====== TEXT SECTION ======

I have published a vast number of poetry/haiku, numerous articles and short stories published in small press magazines, a variety of newspapers and presently on web sites. I have won poetry awards and have four books in print, ‘Melrose, Then and Now,’ a historical volume, ‘I Passed This Way,’ containing poetry, ‘The Dog Men,’ a thriller which draws the reader into a tempest of animal abuse, lawlessness, and kidnapping within the confines of small-town happenings, and ‘Tales of an Upstate New York Bottle Miner,’ – seeking adventure in abandoned dump sites and the challenges of entering flea markets.

I have recently had short stories published in four Phyllis Scott Publications – ‘The Pink Victorian Lady,’ in The Landing & Other Short Stories and Blue Eyes & Other Romantic Short Stories, ‘The Rescue,’ in All in the Game & Other Short Stories and ‘Not Suitable Viewing for Children,’ in The Fear Beast & Other Short Stories.

I live with my husband, Art, at Babcock Lake in the Grafton Mountains near Petersburgh, New York. My daughter and her family live nearby. Also living near us is our son. I have two granddaughters and one grandson. I devote time to my family, writing and community work. I enjoy reading, skiing, golfing, knitting, walking/hiking, swimming, exercising and traveling.

Beachfront Press

2) You are a busy writer. What is the most challenging for you as a writer?

The most challenging for me as a writer is putting aside the time to complete a story, novel or poem. Writing the first stages of a story is easy. Words and ideas flow. Plots and characters take shape. Whereby, comes a moment of truth. There is too much ‘story.’ The masterpiece needs to be cut. I am challenged to be disciplined. Thus, the real work begins and it is tedious. Through persistence in weaving the story, the end result is generally satisfactory. Still, I find a professional edit is needed in order to send a finished story to a publisher. Challenges are ongoing. However, when the story is published, it is worth the time spent and the cost.

3) How do you manage your time?

Managing time: I write every day and the amount of time varies. Some days, I spend one half hour writing. Most of the time, I write or re-write three hours at a time. One hour in the morning and two in the evening. More talented writers than I am, who procrastinate writing their stories, ask, “how do you write as much as you do?” Simply, every day I write something and I work on several stories at once. This keeps my ideas fresh and the flow of writing consistent. I then set the work aside for a week or longer. When I reread it, my interest is revived and I am ready to continue until it falls flat again.

In good weather, I long to be outdoors with family and friends. After 6:00 p.m., I disappear and retire to my desk and computer to get my writing ‘fix.’ I will glance at the beautiful red sunset sinking over the lake and rivet my eyes back to that difficult sentence on the computer. A writer will find time to write no matter what the circumstances.

4) Can you describe your surroundings as you write?

====== DATA UNDER STUDY ======

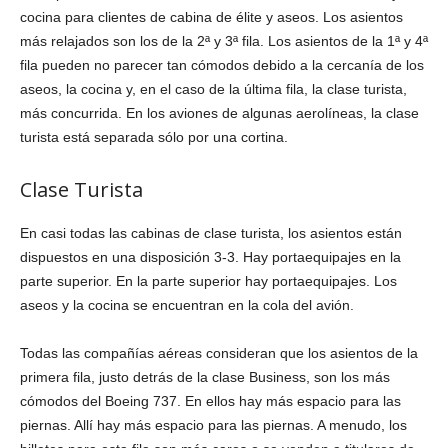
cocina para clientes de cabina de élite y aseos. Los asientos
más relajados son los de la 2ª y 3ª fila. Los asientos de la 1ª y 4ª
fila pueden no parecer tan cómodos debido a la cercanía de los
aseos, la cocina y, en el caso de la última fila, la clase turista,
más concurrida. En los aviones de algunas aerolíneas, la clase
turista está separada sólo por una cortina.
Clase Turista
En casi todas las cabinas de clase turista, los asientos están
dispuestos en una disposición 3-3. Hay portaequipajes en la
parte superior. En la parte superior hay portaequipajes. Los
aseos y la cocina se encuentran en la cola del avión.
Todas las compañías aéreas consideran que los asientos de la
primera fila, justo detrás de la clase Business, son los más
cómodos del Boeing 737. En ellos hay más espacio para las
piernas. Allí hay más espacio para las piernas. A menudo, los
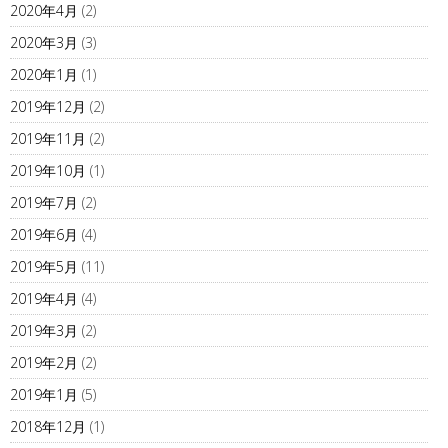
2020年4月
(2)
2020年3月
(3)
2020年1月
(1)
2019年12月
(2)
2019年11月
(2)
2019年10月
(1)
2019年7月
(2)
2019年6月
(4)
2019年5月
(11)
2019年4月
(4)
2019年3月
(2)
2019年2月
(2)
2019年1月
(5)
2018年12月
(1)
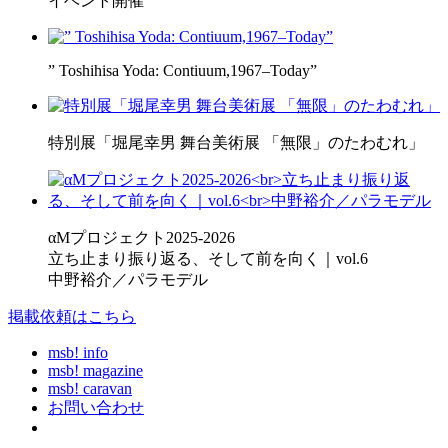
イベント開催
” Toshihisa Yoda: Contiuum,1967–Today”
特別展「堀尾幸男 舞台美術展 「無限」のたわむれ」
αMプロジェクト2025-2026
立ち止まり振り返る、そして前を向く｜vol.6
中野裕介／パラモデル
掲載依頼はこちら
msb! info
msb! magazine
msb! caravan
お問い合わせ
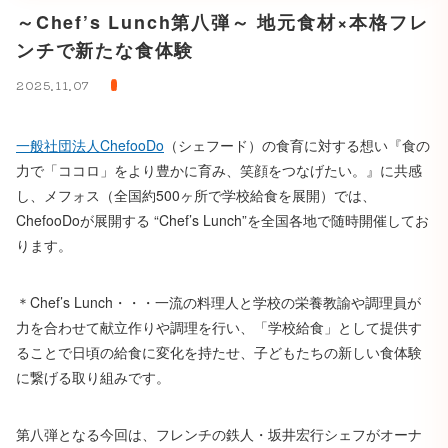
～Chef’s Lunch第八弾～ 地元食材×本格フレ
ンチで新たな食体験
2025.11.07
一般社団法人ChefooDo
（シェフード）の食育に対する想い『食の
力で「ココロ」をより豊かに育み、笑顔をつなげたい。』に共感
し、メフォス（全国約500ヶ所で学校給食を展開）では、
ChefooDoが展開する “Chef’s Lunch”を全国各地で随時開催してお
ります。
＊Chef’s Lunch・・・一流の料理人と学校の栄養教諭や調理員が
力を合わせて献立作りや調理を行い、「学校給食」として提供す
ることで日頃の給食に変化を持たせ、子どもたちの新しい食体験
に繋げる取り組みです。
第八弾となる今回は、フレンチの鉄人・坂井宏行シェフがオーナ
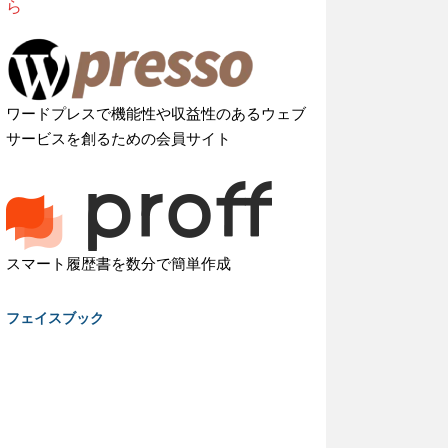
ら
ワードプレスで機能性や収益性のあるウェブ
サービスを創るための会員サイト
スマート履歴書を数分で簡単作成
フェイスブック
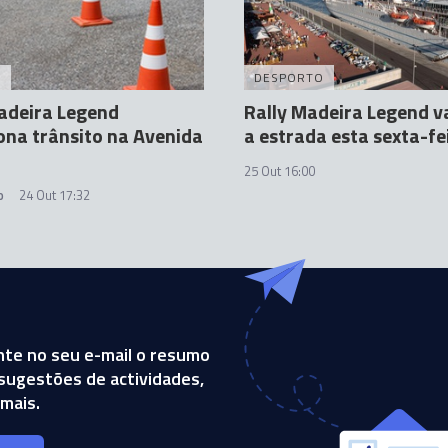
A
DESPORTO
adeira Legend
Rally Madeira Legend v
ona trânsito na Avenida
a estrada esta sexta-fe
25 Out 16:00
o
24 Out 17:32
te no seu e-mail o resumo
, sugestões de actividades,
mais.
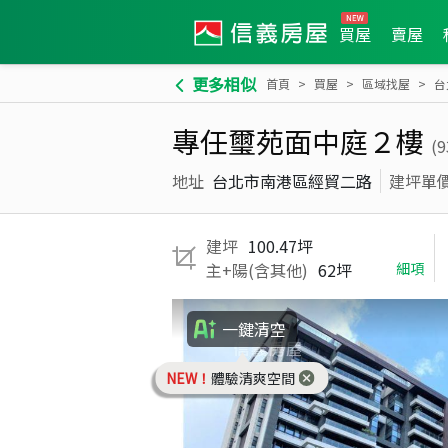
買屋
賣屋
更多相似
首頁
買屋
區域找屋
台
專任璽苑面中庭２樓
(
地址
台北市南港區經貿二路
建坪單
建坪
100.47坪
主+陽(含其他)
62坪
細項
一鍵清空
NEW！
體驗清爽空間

======

EXERCISES =
1. Print the author interview between "I live with" and "as a writer?", inclusive.
2. Continue the author interview from its last line.
The entries come from a different source than the author interview.

TASK RESULTS =
1.
I live with my husband, Art, at Babcock Lake in the Grafton Mountains near Petersburgh, New York. My daughter and her family live nearby. Also living near us is our son. I have two granddaughters and one grandson. I devote time to my family, writing and community work. I enjoy reading, skiing, golfing, knitting, walking/hiking, swimming, exercising and traveling.

Beachfront Press

2) You are a busy writer. What is the most challenging for you as a writer?

2.
This poem best describes my surroundings as I write;


Laden on an ell-desk, work-piles wait.
A cluster of photographs surrounds
a scratched and watermarked blotter.
One clear frame portrays
three school chums visiting
after twenty-odd years.
A hectic-electric typewriter clacks on,
spewing artful wordage.
Four male generations peer
from a silver antique frame
My father, a toddler,
sits on great-grandfather’s knee.
I swivel to a tape dispenser,
snip off a narrow adhesive
and seal an envelope bulging
with a manuscript.
A daughter framed by pastel hearts
smiles to celebrate graduation day.
A postal scale denotes
One Forever stamp will leave its mark.
Through a picture window,
denuded trees neighbor with green pines.
The lake beyond is calm.

The typewriter is now in a corner of the room. In its place on the desk are a computer and a printer. A copy machine for large manuscripts sits on a wall unit with numerous shelves filled with books and an old bottle collection. A rocking chair on a plush, oriental rug is inviting to a guest, but please guest, don’t stay too long as I have a pile of work to do. It is a perfect room for a writer…a view of a beautiful lake, pine trees and nature abounds.

5) Where do you get your inspirations? Who inspires you?

Writing inspirations are everywhere. Newspapers are a good source for material. Headline – ‘Pregnant wife and baby survive murder plot.’ What if…? While on vacation, ideas flow, particularly for the perfect character in my next novel or short story. Taking a walk down a wooded path provides great ideas for writing poetry and Haiku.

Inspirations for my writing career began with the ‘Nancy Drew’ series by Carolyn Keene when I was a pre-teen in the 1950’s. Each holiday, I would request the latest Nancy Drew title and upon receiving it, I would curl-up in an over-sized chair and begin reading the fast-paced adventure.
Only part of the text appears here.